The next thing that is really important is the student body. You want to be in
a student body that suits your goals. If you want to overachieve during your
studies, you need to go to a university of overachievers. If you just want to
go solo at it, you need a university that's not getting in your way when you
do that.

These 3 things:

\- pace

\- ratio of obligatory courses and optional ones

\- the type of students that are here

Are all metrics to answer one single question: to what extent does this study
program fit your learning goals and your learning style?

Anything below 80%, don't do it. Everything between 80% to 85%, meh. You'd
want at least a 90% fit or higher to consider it to be worth it. Remember, if
you have an 80% fit, that means that you'll most likely waste at least 20% of
your time on university, time that you could otherwise spend on self-study and
creating an amazing portfolio. Also, when the fit is 90%, then you'll most
likely at least waste 10% of your time there, which is twice as less compared
to at least 20%.

If I could do the uni thing again, I'd aim for a 95%, personally. Otherwise,
I'd do self-study. Why? Well, self-study means that I need to create an eco-
system for myself (support group, learning the right material, having
_discipline_ ). When that eco-system is up and running it's very hard for any
university to beat that. You know better what you need than any university
program out there for most cases.

That's one thing I want to leave you with (another realization since I began
to teach): there's no perfect university program for you. It's impossible,
since it needs to cater to different needs for different students. I'm
noticing I cater to the lowest performing students, otherwise they won't get
anything out of the programming bootcamp I provide. This bores the better
students. My 'duck-tape-style' solution is to give them a codeschool account
(like fixing with duck tape, it works but.... yea I think you see how this is
a quick fix). So by nature, study programs have to compromise. The only thing
that could be a perfect fit is when you design your own curriculum.
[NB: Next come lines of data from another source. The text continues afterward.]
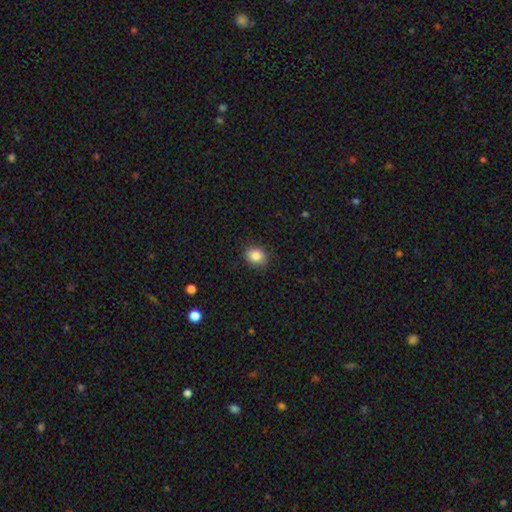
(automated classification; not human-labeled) Smooth or featured? Predicted: smooth (p=0.86). How rounded? Predicted: round (p=0.60). Merging? Predicted: none (p=0.88).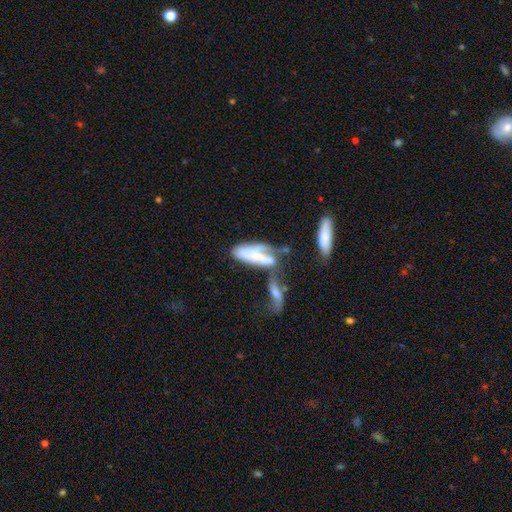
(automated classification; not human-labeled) A smooth galaxy with no disk features (47%).

Vote fractions:
- Smooth or featured? smooth: 47% / featured or disk: 44% / star or artifact: 9%
- Merging? merger: 47% / major disturbance: 22% / none: 17% / minor disturbance: 14%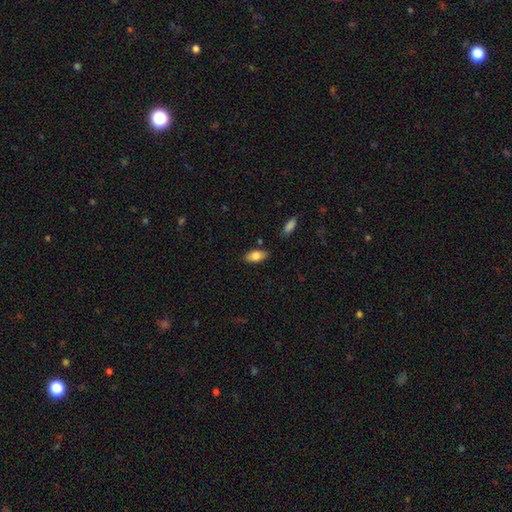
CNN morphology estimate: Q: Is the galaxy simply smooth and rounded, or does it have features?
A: smooth — 80%.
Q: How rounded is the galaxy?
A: in between — 90%.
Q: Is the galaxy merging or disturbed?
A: none — 82%.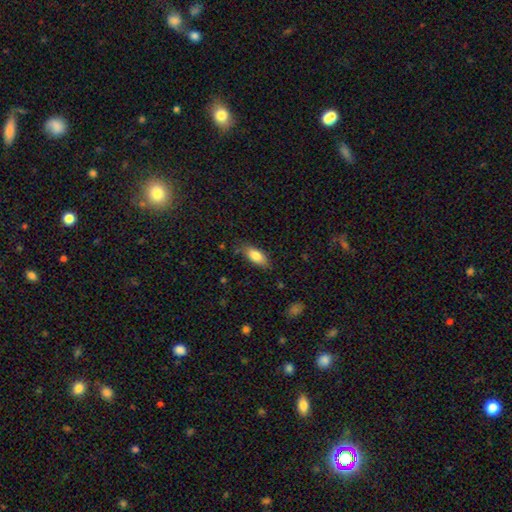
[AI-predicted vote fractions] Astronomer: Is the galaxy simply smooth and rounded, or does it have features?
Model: smooth — 81%.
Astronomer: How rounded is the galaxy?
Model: in between — 80%.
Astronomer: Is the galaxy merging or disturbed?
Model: none — 77%.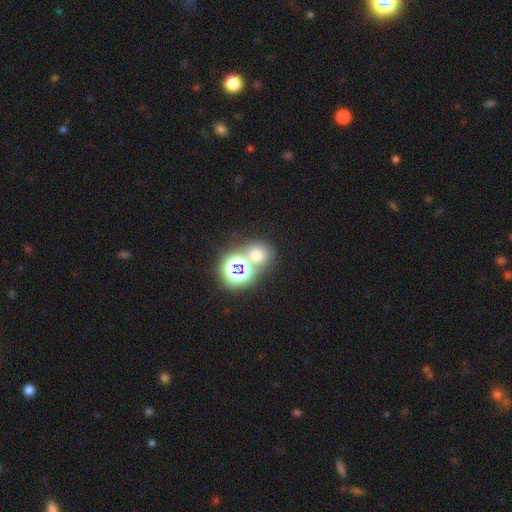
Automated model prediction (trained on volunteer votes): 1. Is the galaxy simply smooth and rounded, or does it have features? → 52% smooth, 38% star or artifact, 10% featured or disk.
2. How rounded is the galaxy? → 80% round, 19% in between, 1% cigar-shaped.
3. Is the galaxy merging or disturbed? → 57% none, 31% merger, 8% minor disturbance, 4% major disturbance.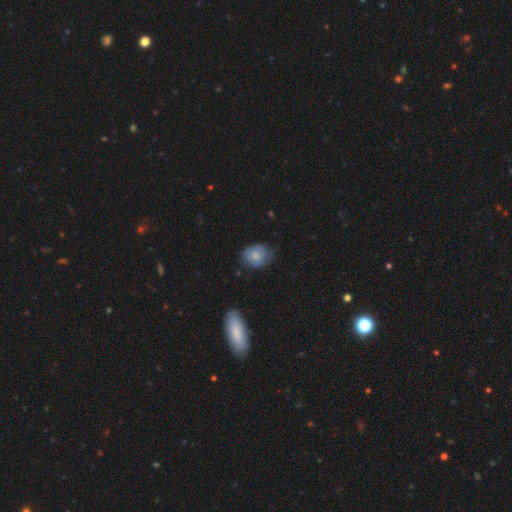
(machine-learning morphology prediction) Smooth or featured? Predicted: smooth (p=0.68). How rounded? Predicted: round (p=0.52). Merging? Predicted: none (p=0.54).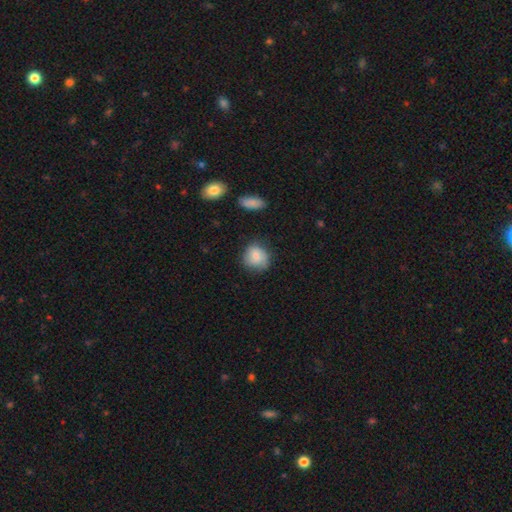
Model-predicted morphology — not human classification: Smooth or featured?
  - smooth: 78% *
  - featured or disk: 15%
  - star or artifact: 7%
How rounded?
  - round: 76% *
  - in between: 23%
  - cigar-shaped: 1%
Merging?
  - none: 67% *
  - minor disturbance: 25%
  - major disturbance: 6%
  - merger: 2%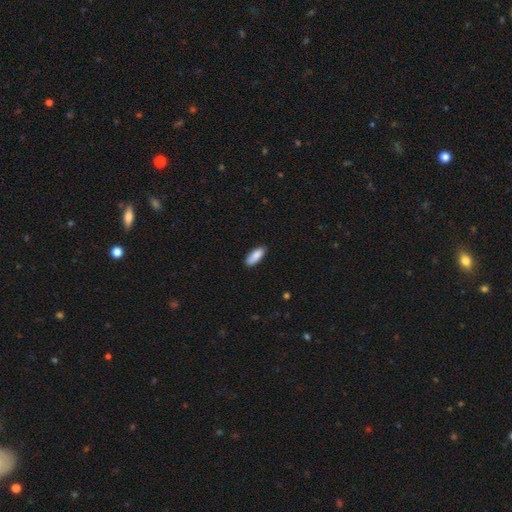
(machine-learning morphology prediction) smooth 88%, star or artifact 6%, featured or disk 6%. Down the decision tree: how rounded — in between (72%); merging — none (86%).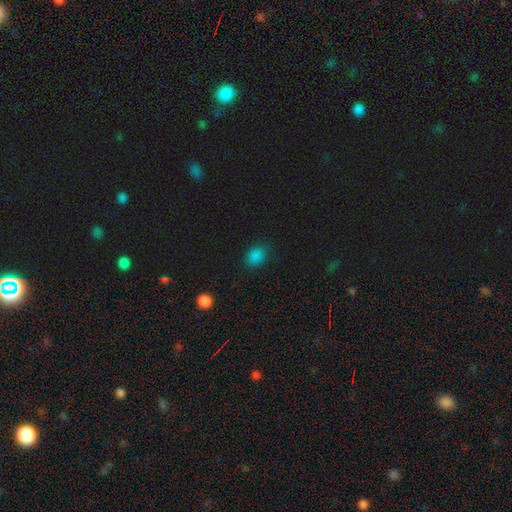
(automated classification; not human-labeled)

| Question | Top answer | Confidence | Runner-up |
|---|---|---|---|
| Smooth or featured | smooth | 81% | star or artifact (15%) |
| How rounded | in between | 57% | round (42%) |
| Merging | none | 85% | minor disturbance (11%) |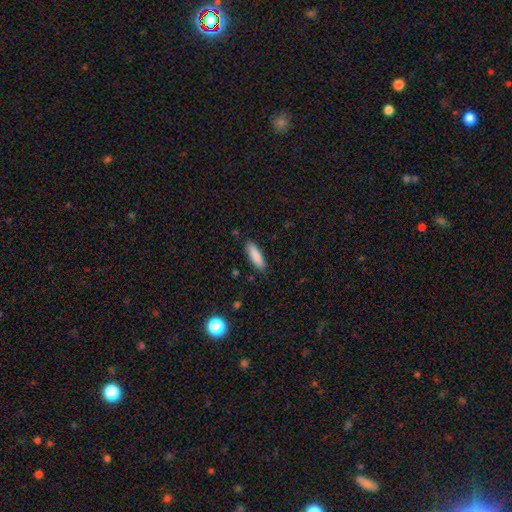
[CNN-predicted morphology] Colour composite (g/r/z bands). It shows a smooth galaxy with no disk features (86%) that is cigar-shaped (64%). Merging: none (86%).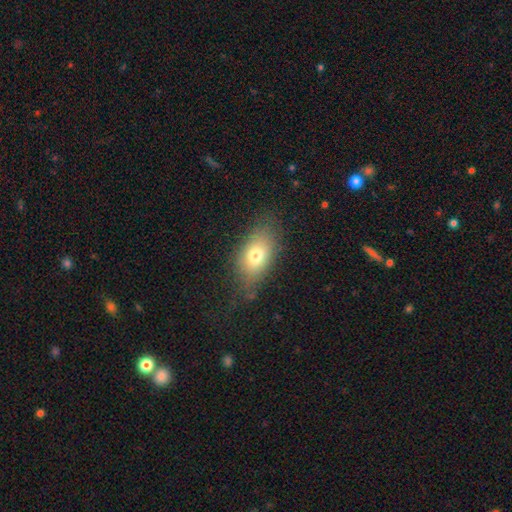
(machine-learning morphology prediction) Smooth or featured? Predicted: smooth (p=0.73). How rounded? Predicted: in between (p=0.84). Merging? Predicted: none (p=0.71).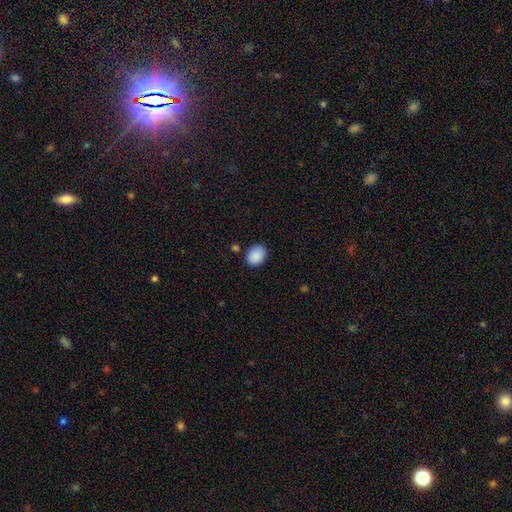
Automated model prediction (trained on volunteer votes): Smooth or featured? Predicted: smooth (p=0.90). How rounded? Predicted: in between (p=0.68). Merging? Predicted: none (p=0.83).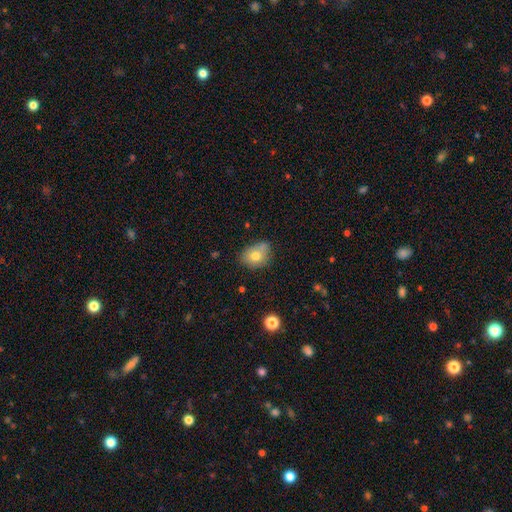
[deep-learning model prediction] Morphology: type=smooth (75%); roundness=in between (63%); merging=none (56%).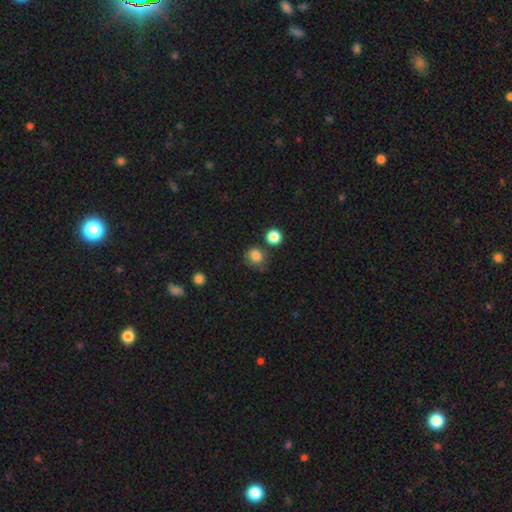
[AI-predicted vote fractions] This is clearly a smooth galaxy (83%). How rounded: clearly round (81%). Merging: likely none (71%).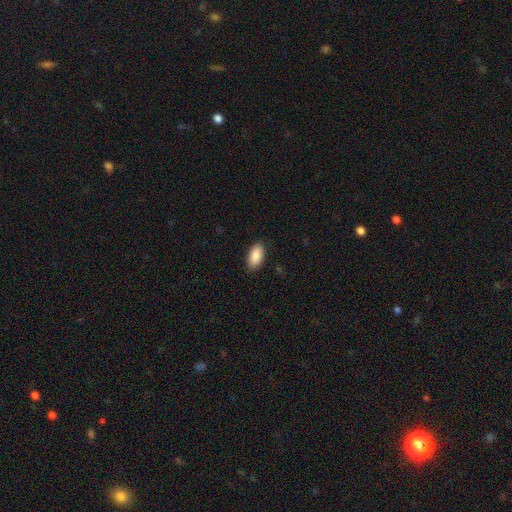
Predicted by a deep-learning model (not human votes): smooth 90%, star or artifact 6%, featured or disk 4%. Down the decision tree: how rounded — in between (94%); merging — none (88%).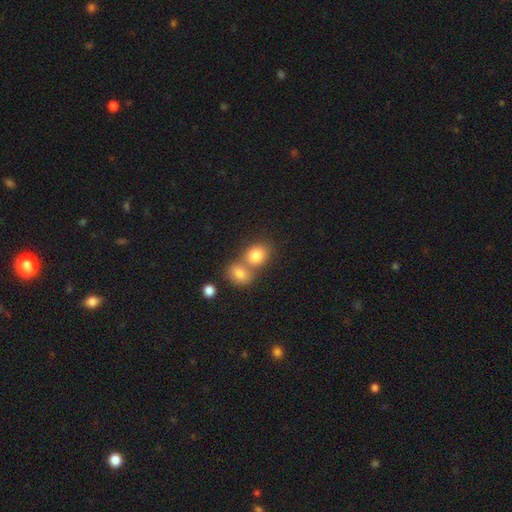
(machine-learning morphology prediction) This appears to be a smooth galaxy with no disk features (81%) that is round (59%). Merging: merger (52%).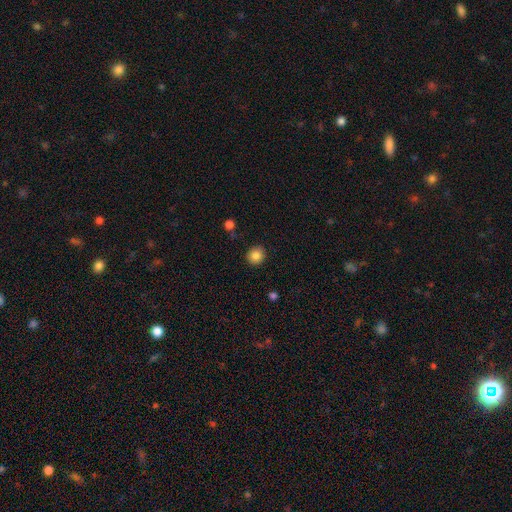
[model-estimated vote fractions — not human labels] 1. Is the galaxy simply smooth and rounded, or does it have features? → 85% smooth, 10% star or artifact, 5% featured or disk.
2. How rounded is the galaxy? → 87% round, 12% in between, 1% cigar-shaped.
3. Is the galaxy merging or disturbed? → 89% none, 7% minor disturbance, 2% major disturbance, 1% merger.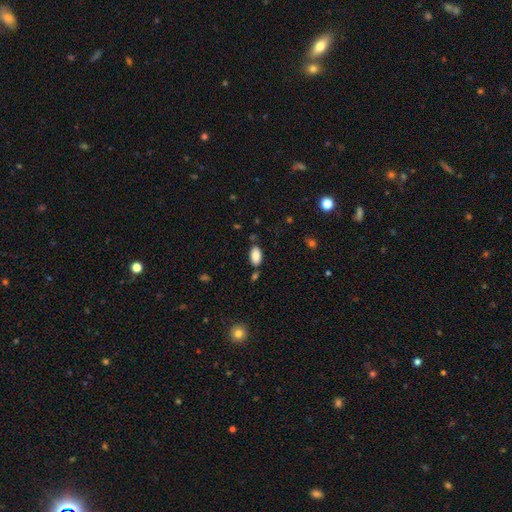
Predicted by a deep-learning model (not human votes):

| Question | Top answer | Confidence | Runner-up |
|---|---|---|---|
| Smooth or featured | smooth | 87% | star or artifact (7%) |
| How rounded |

The advantages of a 95% fit with a university program is in the synergy it
provides. For a slightly lower learning rate you get:

1\. contacts

2\. experts who you can bother with questions

3\. various incentives to study

4\. a proof that you know this stuff (your degree)

5\. a broader view

All these advantages elude to the point of: you don't have to setup your own
eco-system (remember that discipline thing? Or finding outside help? It's
pretty hard for most). If you're really good at doing that, then I'd say
university is not going to help you. Consider the advantages of setting up
your own ecosystem: 1\. you have contacts with more work-experience 2\. you
know experts in more specific/niche fields 3\. clients will give you a strong
reason to know more 4\. your portfolio is your proof 5\. you'll have a more
real-world view

The advantage of uni: you don't need to set it up. Most of it is already
there. The advantage of doing it yourself: more tailor-made, more real-world
experience.

To wrap this up, you need to ask yourself the question: what educational
system (uni, work experience, self study or otherwise) will give me the most
alignment to my learning style and learning goals? How do you progress the
fastest, and can you have some sort of showcase (i.e. degree or portfolio or
blog -- like Scott Young with his MIT challenge) of that progress?

Goodluck

Disclaimer: I finished psychology (bachelor + honours courses), business
informatics (bachelor) and information science (master). I'm working as a
teacher for a programming bootcamp nowadays and am in the final phase of doing
computer science. I also didn't finish some studies, I dropped out of business
school, twice (don't do business school, it's only powerpoints and some
writing but nothing pragmatic). I'm recently beginning to learn how well I
stack up to self-learned individuals and the answer is: about the same (since
HN keeps me up to date with the real world).

------
bsvalley
In theory it's not worth it. In pracrice, based on where you live in the
world, I found at that it makes a tiny difference: promotion, salary, etc.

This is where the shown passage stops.